26/02/11

Nómada

Hoje não tenho tempo. E amanhã também não vou ter. E depois? Logo se vê. Não sei viver assim. Ao som de uma balada anticlerical que tarda em chegar, que se compromete com o vento, mas não o convence a ficar. Nem a mim. E logo eu, que sou mais nómada que um pedaço de papel amachucado onde me contaste o teu maior segredo. E os segredos viajam por massas de ar quente africanas e leves brisas oceânicas. E toda a gente os lê, mas ninguém os descodifica.
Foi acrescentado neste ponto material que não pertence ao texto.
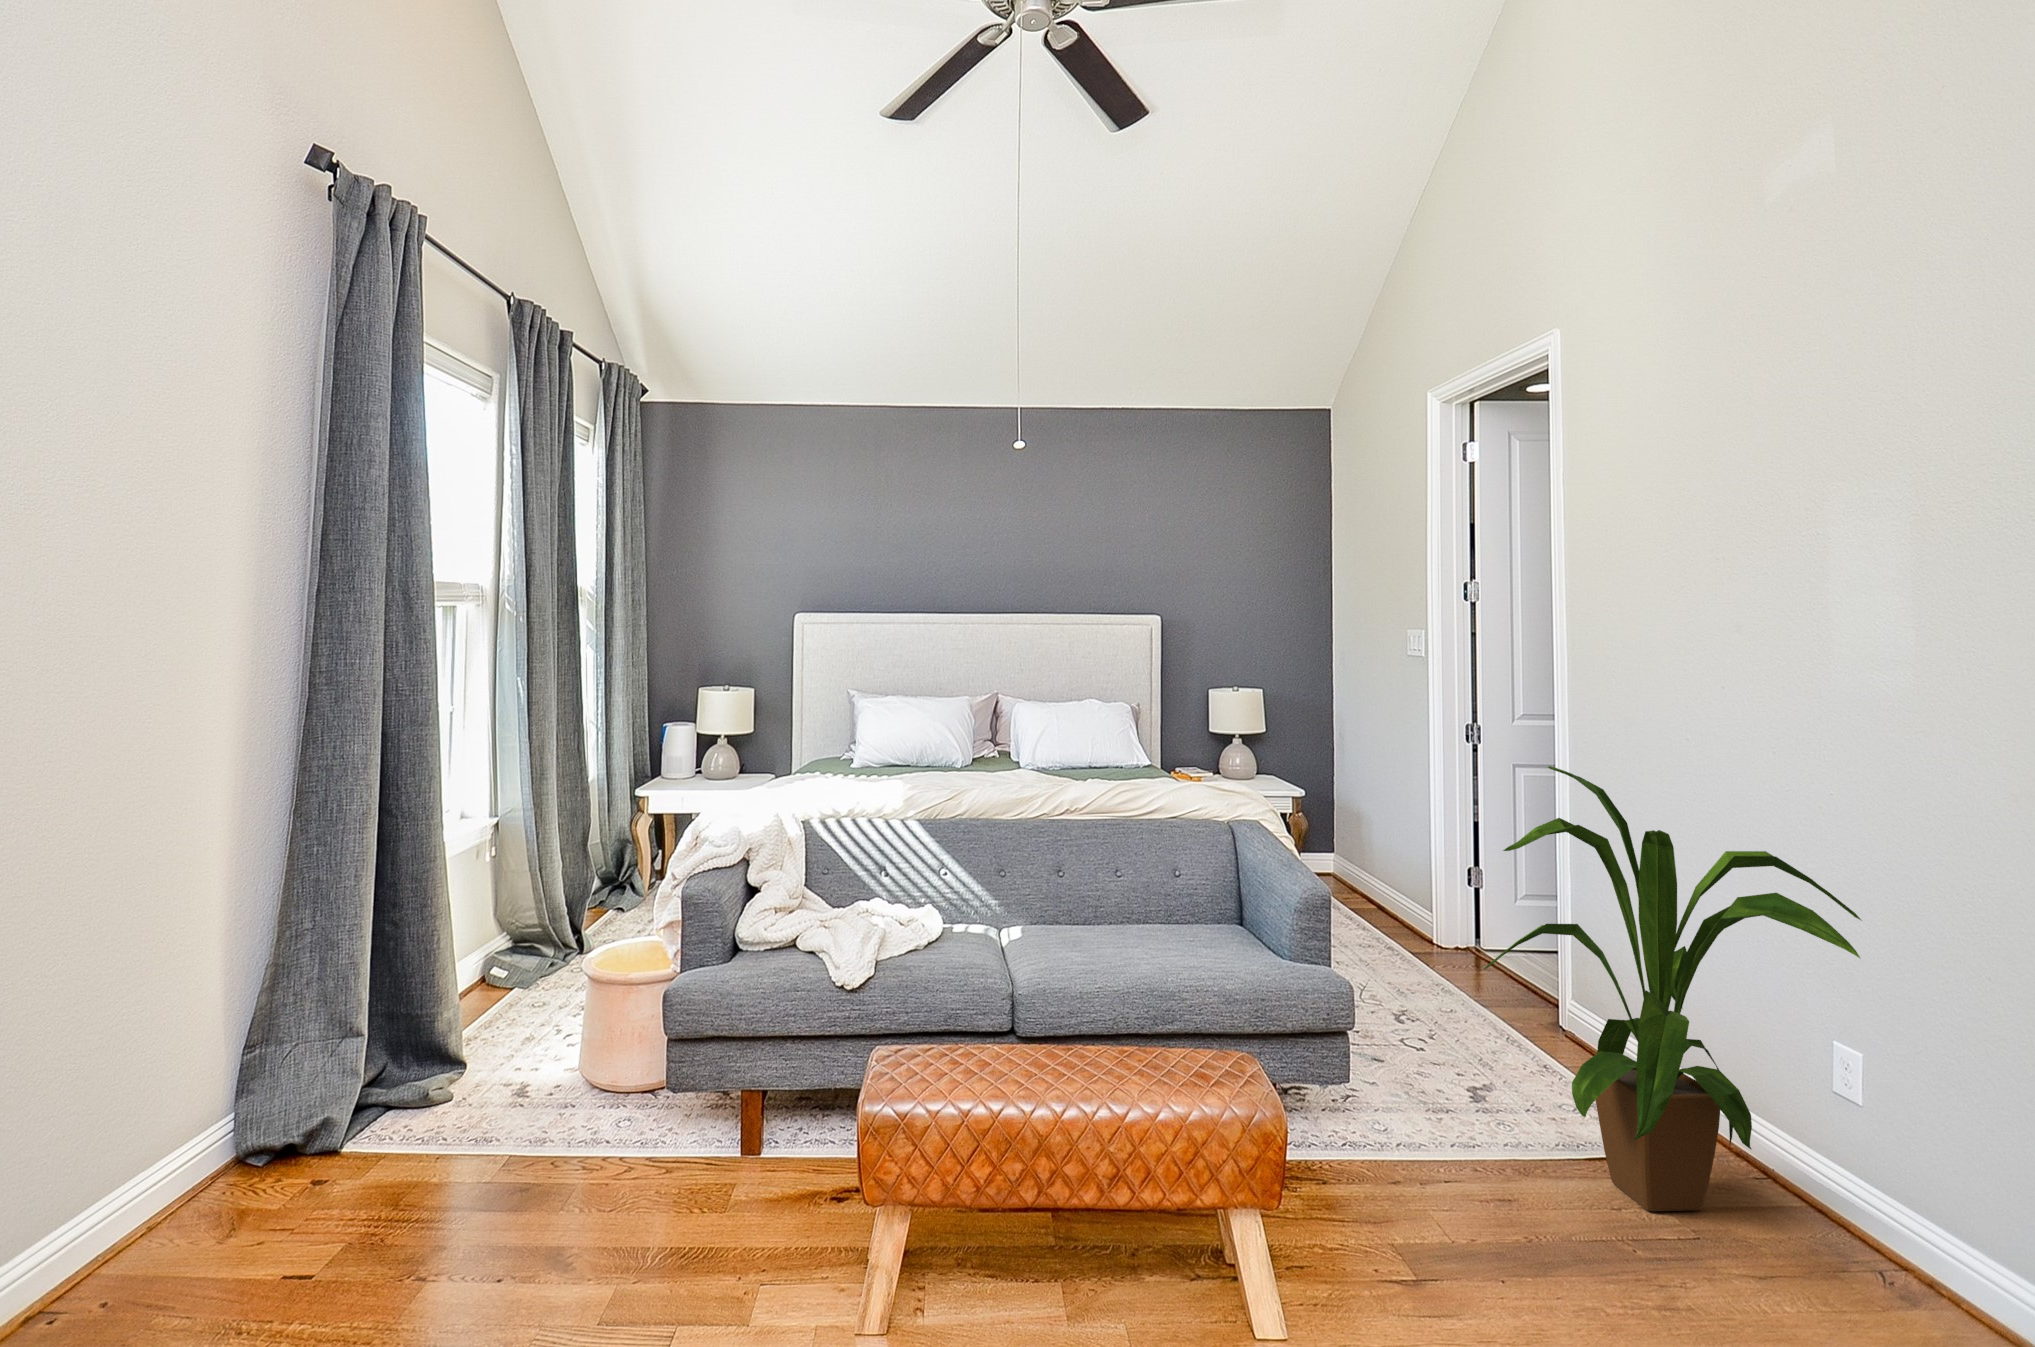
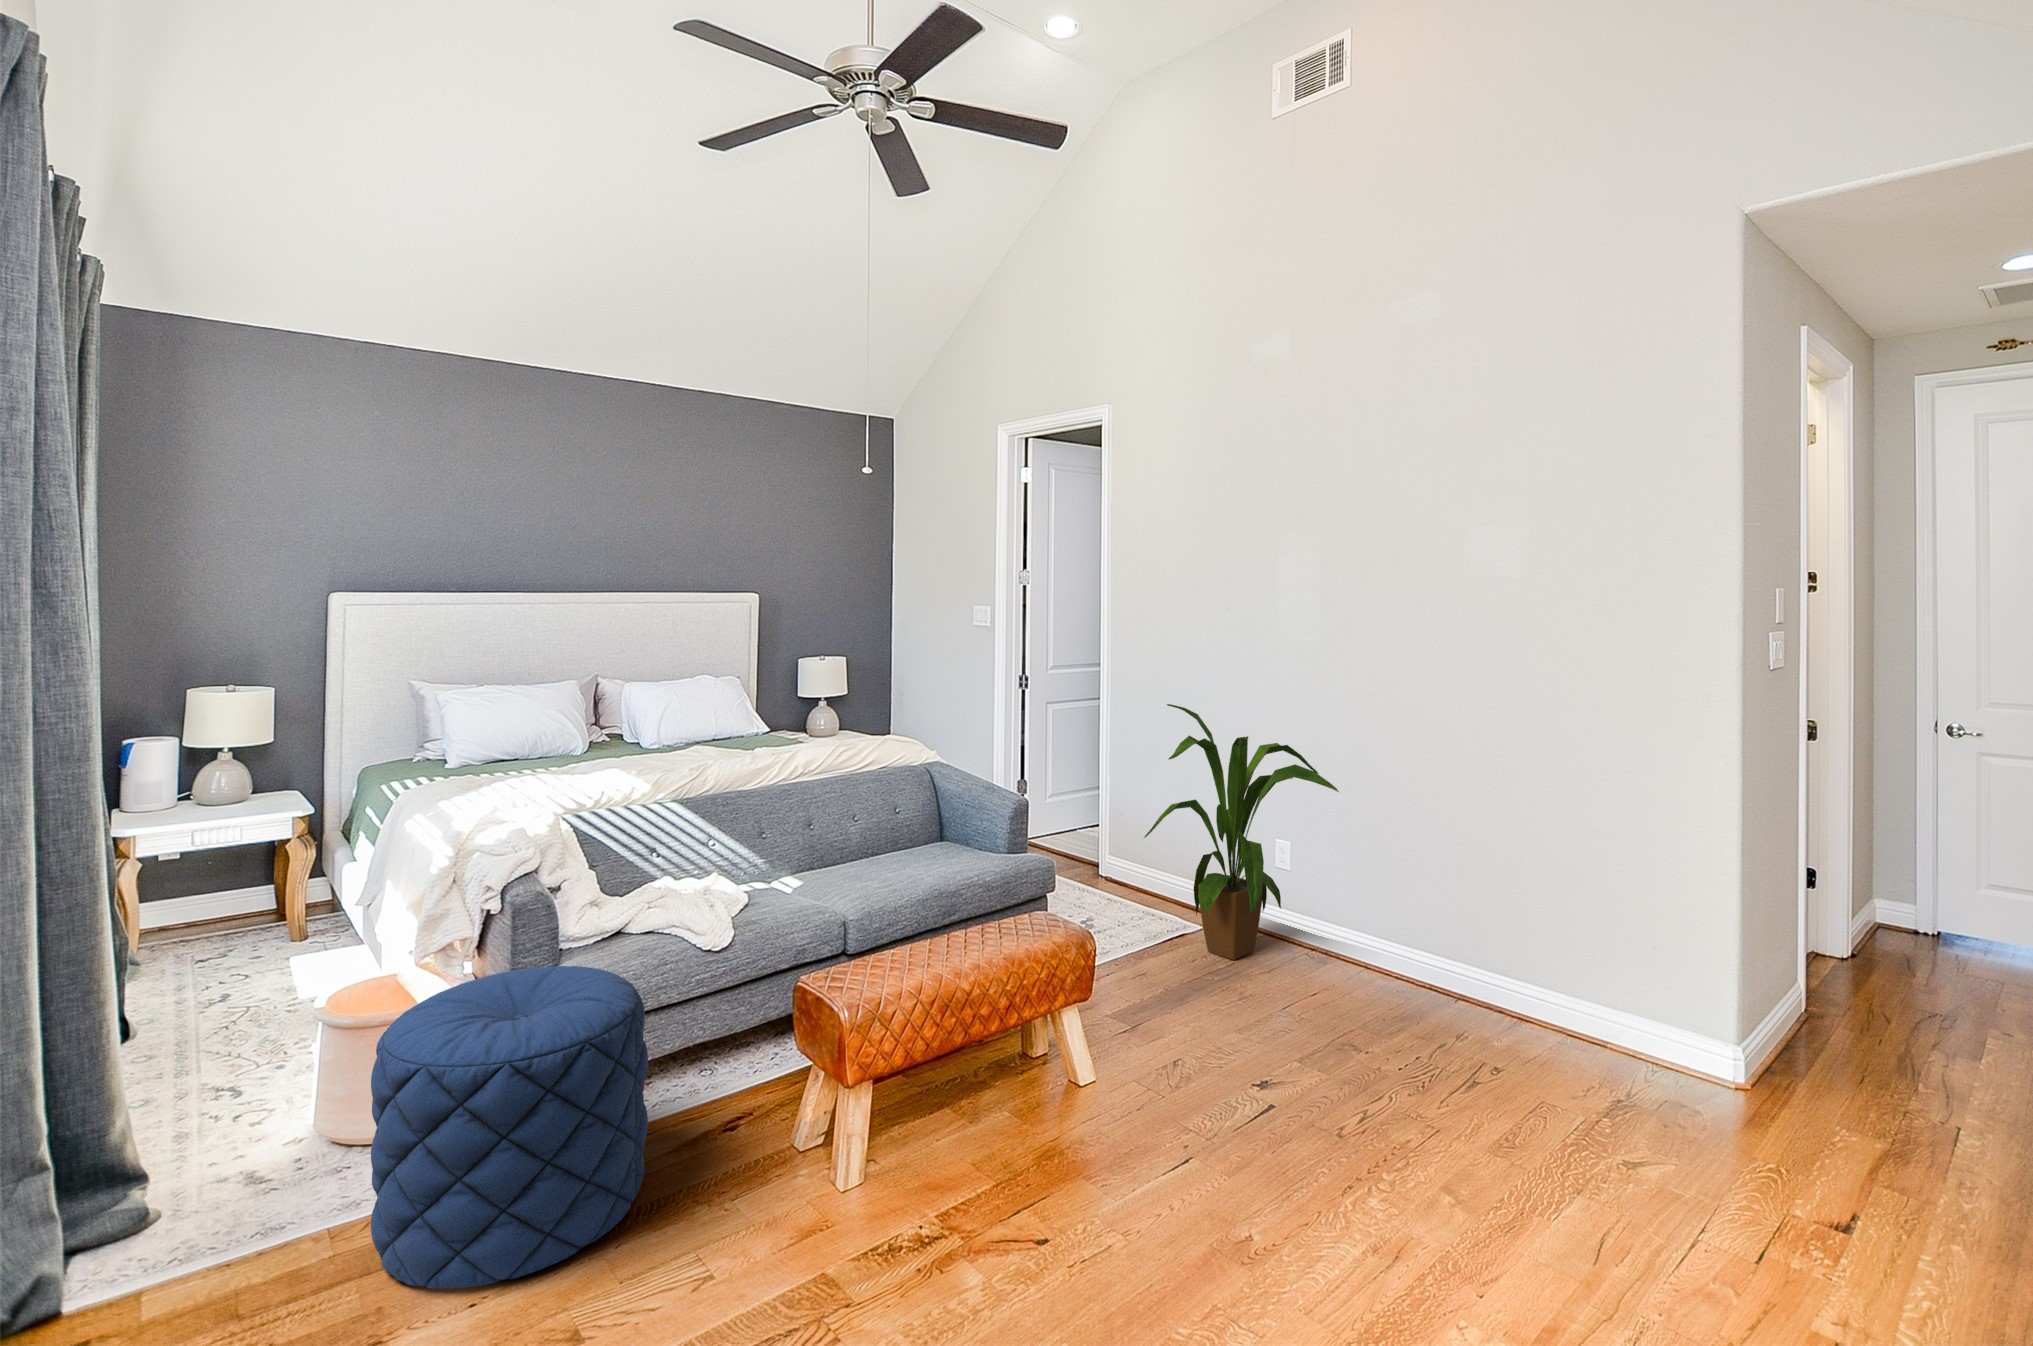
pouf: none [471,957,717,1256] -> present [371,966,648,1289]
Não sei que ar é que toco, que brisa é que me faz fechar os olhos e consumir sonhos irrealizáveis. E aqui prossigo a minha constante interrogação sobre o tempo. Até hoje nada. Até ontem muito menos. Alguém o viu? Nem que seja por meio instante de segundo, pelo fumo que expira pela boca numa paragem de autocarro, pelo reflexo dos seus olhos em contraste com quase tudo, pelo seu caricato andar, que um dia parece sério, outro dia parece irónico. Porquê? Porque ninguém voa ao sabor do tempo, ninguém deixa de dançar por não ter tempo. E ele ri-se. De mim, de nós, de vocês. Por saber que não destrói ninguém, não exige maior ou menor velocidade na altura da decisão. O tempo dá sempre outra oportunidade. Enquanto caminha, também espera. E cada pessoa marca o seu ritmo, a sua forma de estar. Por mais rápido que se esteja, não se pense que ele não está atento, que ele não conta cada passo. O tempo só parte quando ninguém o quer agarrar. Eu bem quero, mas nunca tenho tempo para me lembrar. Amanhã vou ter tempo.

Miguel Branco

4 comentários:

  1. nunca é fácil falar de tempo, nem compreender o tempo. Ele é tanto mais do que aquilo que podemos achar que é e ao contrário do que pensamos, é ele que nos domina.

    Espero que tenhas sempre tempo de escrever coisas assim, muito bem amigo. beijo

    ResponderEliminar
  2. o tempo perguntou ao tempo quanto tempo o tempo tem... :)

    ResponderEliminar
  3. "O tempo só parte quando ninguém o quer agarrar. Eu bem quero, mas nunca tenho tempo para me lembrar."
    Por mim acabavas assim. Melhor final de sempre.

    ResponderEliminar
  4. Gostei bastante deste retrato sobre o tempo.
    O tempo domina-nos, de facto. Mas só porque deixamos que ele seja sempre superior a nós.
    Boas palavras que unes a outras. Sempre.